Rhumolein: You always remember me of how much I really love this game. Thank you for this

GasMaskKai: 21 years of Tyria myself, it really is a second home

Tigerlilly5555: Welcome, glad you have come to understanding of what this game is about and why it is different and very much loved by gw2 players.

Psyciandra: As a longtime GW1 and GW2 Veteran, having lived in Tyria for 20 years now, let me just say, welcome home my friend~

zeid9828: GW2 became my main MMO last year after 4 attempts too after playing BDO for 6yrs.

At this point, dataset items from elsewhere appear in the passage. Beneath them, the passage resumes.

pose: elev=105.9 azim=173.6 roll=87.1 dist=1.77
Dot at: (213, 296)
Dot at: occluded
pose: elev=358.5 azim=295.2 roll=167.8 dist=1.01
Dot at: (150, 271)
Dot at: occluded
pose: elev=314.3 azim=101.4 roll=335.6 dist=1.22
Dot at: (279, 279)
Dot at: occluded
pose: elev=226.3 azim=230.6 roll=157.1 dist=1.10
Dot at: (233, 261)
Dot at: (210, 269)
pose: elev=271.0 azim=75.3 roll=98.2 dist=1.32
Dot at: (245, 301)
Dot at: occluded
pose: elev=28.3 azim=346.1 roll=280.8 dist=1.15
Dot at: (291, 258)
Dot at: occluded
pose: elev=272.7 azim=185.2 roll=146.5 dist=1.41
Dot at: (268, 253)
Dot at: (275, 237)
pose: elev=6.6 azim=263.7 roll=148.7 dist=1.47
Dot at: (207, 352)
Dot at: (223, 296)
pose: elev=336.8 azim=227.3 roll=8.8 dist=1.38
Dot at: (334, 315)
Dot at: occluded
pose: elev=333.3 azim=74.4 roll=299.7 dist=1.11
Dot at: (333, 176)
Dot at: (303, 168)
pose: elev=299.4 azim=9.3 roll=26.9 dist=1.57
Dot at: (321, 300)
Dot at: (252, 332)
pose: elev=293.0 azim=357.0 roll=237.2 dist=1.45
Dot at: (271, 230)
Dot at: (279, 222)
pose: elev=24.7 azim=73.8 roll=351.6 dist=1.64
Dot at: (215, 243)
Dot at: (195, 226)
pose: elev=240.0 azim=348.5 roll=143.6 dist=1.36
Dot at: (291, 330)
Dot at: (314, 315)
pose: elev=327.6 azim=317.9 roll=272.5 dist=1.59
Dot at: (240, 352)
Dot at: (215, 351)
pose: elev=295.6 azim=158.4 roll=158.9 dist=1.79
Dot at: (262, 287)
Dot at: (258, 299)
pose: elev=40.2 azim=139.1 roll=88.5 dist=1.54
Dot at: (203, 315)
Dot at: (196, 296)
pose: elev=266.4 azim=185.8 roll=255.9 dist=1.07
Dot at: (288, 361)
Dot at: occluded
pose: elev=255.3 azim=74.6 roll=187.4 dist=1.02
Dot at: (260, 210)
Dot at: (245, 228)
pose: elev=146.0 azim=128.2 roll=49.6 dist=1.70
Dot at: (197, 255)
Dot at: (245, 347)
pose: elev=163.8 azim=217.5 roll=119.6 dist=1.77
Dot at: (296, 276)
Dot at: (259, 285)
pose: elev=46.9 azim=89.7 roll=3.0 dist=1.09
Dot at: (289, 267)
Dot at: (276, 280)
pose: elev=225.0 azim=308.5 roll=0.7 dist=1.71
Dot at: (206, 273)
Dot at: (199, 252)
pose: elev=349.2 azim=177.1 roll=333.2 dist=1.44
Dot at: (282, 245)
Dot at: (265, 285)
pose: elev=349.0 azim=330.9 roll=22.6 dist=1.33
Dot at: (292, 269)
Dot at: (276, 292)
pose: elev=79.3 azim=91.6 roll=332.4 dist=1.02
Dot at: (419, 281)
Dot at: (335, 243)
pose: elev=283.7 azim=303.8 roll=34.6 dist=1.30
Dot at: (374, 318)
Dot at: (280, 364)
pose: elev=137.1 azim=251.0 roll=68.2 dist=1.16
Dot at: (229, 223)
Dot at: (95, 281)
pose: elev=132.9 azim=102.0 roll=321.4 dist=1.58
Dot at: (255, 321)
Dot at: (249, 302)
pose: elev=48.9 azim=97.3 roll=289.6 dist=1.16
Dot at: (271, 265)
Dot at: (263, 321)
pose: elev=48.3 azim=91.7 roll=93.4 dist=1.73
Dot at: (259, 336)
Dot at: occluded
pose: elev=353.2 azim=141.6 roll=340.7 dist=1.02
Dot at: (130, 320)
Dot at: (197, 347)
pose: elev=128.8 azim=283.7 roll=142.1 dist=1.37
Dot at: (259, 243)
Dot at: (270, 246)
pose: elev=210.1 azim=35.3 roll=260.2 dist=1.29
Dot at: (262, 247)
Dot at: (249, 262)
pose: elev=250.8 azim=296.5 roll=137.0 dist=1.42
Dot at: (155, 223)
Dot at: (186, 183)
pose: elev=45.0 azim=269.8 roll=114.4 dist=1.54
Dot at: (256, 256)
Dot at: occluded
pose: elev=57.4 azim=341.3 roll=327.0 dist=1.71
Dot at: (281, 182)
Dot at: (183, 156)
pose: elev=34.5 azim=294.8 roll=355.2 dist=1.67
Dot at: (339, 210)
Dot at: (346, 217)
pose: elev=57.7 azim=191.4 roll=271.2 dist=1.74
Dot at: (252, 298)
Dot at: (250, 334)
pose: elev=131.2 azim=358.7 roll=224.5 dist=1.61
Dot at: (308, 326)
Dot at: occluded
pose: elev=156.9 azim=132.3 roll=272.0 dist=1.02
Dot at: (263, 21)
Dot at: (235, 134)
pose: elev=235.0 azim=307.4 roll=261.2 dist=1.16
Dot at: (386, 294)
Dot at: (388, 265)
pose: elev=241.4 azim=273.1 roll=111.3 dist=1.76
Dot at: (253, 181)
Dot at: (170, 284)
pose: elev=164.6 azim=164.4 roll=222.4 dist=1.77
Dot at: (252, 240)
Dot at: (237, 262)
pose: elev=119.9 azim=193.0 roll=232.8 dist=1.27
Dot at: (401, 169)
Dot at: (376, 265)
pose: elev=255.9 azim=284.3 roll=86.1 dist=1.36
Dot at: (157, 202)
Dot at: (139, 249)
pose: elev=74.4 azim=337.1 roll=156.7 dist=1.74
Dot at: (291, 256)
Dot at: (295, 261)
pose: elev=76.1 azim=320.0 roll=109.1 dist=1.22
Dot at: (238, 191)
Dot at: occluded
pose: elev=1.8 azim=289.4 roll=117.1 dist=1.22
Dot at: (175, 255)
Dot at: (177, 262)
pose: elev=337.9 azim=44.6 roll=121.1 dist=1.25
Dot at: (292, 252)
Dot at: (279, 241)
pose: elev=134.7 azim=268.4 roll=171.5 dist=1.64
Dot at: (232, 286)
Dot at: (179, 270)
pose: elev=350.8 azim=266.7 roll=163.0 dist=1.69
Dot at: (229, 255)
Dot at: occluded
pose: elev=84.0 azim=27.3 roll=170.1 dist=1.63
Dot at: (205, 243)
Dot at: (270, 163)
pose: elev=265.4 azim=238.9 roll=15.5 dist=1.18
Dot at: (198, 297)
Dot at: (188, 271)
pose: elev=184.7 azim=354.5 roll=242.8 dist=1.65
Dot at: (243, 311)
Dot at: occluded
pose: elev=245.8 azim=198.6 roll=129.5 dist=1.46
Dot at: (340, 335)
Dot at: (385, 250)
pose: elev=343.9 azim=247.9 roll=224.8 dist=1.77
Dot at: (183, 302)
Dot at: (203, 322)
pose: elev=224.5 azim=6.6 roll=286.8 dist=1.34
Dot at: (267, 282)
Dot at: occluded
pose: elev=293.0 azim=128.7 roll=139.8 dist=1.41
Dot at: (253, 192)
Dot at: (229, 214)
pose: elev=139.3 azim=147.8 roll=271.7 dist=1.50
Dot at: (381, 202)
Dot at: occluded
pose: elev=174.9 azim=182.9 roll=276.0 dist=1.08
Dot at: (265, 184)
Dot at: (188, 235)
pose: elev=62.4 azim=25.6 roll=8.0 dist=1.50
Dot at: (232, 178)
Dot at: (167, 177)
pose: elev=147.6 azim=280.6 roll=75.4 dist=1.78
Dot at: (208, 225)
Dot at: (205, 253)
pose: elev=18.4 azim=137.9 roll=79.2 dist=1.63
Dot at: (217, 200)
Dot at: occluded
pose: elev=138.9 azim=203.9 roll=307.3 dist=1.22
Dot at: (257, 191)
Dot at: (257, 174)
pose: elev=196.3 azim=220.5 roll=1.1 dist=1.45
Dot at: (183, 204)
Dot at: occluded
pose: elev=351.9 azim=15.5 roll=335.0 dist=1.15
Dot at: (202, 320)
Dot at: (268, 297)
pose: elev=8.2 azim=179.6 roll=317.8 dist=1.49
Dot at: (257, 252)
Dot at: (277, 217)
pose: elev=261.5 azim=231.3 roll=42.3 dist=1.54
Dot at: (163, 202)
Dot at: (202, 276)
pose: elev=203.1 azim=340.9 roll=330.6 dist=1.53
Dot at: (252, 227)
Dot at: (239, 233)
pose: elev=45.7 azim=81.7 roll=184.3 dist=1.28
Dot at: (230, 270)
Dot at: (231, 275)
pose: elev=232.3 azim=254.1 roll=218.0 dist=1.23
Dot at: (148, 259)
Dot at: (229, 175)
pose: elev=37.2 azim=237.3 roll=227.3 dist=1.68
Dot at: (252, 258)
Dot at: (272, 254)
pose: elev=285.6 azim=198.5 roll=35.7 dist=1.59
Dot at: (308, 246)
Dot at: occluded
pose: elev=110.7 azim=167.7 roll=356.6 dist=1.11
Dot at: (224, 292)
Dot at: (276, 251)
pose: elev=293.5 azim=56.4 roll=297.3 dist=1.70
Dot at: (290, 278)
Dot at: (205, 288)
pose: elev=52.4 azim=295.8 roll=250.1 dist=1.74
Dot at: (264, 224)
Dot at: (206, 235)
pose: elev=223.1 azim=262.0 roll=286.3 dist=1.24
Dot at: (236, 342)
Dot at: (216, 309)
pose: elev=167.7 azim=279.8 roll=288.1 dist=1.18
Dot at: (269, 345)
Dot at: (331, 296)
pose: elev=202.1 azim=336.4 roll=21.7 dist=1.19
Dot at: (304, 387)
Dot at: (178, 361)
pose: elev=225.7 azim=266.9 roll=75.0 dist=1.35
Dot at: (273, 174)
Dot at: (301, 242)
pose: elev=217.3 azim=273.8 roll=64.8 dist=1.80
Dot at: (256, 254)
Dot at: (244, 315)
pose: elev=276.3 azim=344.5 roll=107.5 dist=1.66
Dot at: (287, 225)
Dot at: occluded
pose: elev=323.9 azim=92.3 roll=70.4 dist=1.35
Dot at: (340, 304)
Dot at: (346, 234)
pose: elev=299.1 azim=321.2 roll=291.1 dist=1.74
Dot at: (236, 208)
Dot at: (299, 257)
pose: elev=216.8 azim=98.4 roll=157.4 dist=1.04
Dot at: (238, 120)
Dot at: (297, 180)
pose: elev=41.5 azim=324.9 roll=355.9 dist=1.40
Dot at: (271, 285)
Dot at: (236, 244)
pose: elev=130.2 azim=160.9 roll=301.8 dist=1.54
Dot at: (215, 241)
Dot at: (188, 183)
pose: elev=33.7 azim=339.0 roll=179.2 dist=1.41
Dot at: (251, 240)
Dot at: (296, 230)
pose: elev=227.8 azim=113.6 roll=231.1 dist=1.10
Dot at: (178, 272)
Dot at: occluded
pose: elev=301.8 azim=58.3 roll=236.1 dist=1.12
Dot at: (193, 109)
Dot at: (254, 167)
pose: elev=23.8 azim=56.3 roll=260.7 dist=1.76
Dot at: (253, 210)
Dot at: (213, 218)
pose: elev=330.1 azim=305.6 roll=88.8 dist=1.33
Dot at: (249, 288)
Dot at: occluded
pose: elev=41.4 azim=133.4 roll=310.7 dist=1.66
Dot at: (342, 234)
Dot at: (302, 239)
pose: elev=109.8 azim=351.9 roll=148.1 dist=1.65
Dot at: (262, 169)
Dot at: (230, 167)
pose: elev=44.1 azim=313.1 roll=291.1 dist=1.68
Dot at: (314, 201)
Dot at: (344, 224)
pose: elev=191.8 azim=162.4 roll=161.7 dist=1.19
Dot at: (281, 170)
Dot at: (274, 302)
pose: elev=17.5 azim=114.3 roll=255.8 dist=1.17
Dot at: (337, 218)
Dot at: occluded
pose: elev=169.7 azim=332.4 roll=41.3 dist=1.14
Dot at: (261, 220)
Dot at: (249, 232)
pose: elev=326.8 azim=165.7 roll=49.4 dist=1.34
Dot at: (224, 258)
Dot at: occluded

WreckedMind8: approaching this game the way I did other MMOs was the mistake I must have made then so I'm downloading the base game and I'm giving it a shot again. I am so tired of WoW man, and I feel like at this point it's just getting slop.

TheSometimeAfter: ANet PR Team really working over time recently

ROCKNROLL947: I have 4300 hrs and the amount of interactions with people in English and Spanish are incredible, the game give me two nice friends. In the other hand I spent 500 hrs on FF14 which supposedly is the most welcoming and social MMO and I basically don't know anyone, the guilds are basically dead, the sprouts are invisible and the interaction is 0 if you're not a veteran. I'm going to finish EW and I'm going back home.